Tuneable structure and magnetic properties in Fe₃₋ₓVₓGe alloys

Abstract

We report a detailed experimental and theoretical study of the effects of V substitution for Fe atom on the structural, magnetic, transport, electronic and mechanical properties of an off-stoichiometric Fe₃₋ₓVₓGe intermetallic alloy series (0<= x <= 1). Single phase microstructures are observed for x < 0.75 , whereas higher V content alloys x >= 0.75 are multi-phased. Vanadium substitution is observed to induce a diffusionless martensitic phase transformation from a Heusler-like L2₁ structure to hexagonal DO₁₉ structure, as corroborated by Differential Scanning Calorimetry results.
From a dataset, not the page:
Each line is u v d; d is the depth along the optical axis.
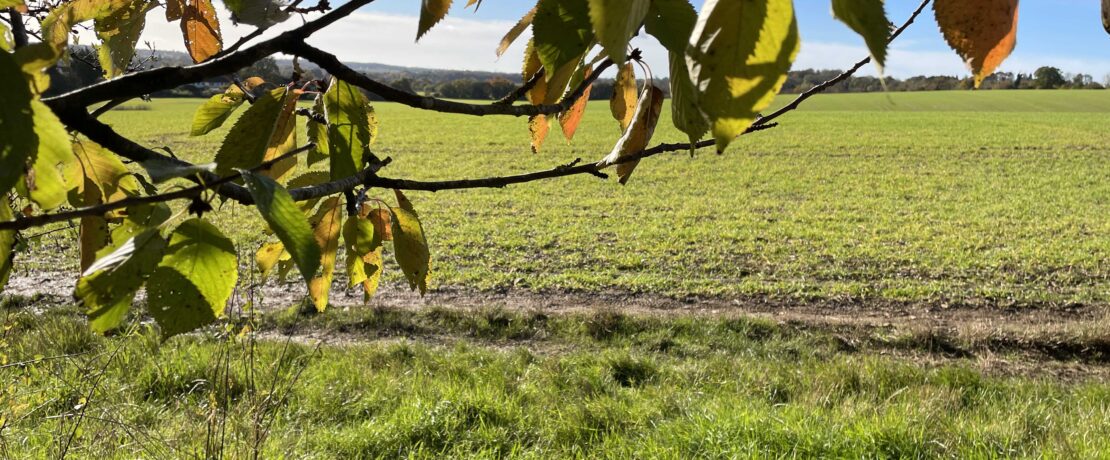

The vanadium substitution is also found to decreases the grain size, inhibiting the grain growth by pinning the grain boundary migration. All the alloys in the series are found to be soft ferromagnets at 5 K with saturation magnetic moment and Curie temperature decreasing as V concentration increases. The low temperature saturation magnetic moment is in close agreement with the expected Slater-Pauling values for the L2₁ phases, while the hexagonal samples have markedly higher values of saturation moments. First-principle calculations agree with the experimental findings and reveal that V substitution energetically favours one of the Fe sites in Fe₃Ge. The electrical resistivity measured over the temperature range from 5 K to 400 K shows negative temperature coefficient of resistivity at high temperatures with increasing the V concentration. Relatively high mechanical hardness values are also observed, with the values increasing with increasing V content. Vanadium substitution is found to play a central role in tuning the mechanical properties, stabilising the L2₁ structure, and shifting the martensitic transformation temperature to higher values from that of parent Fe₃Ge.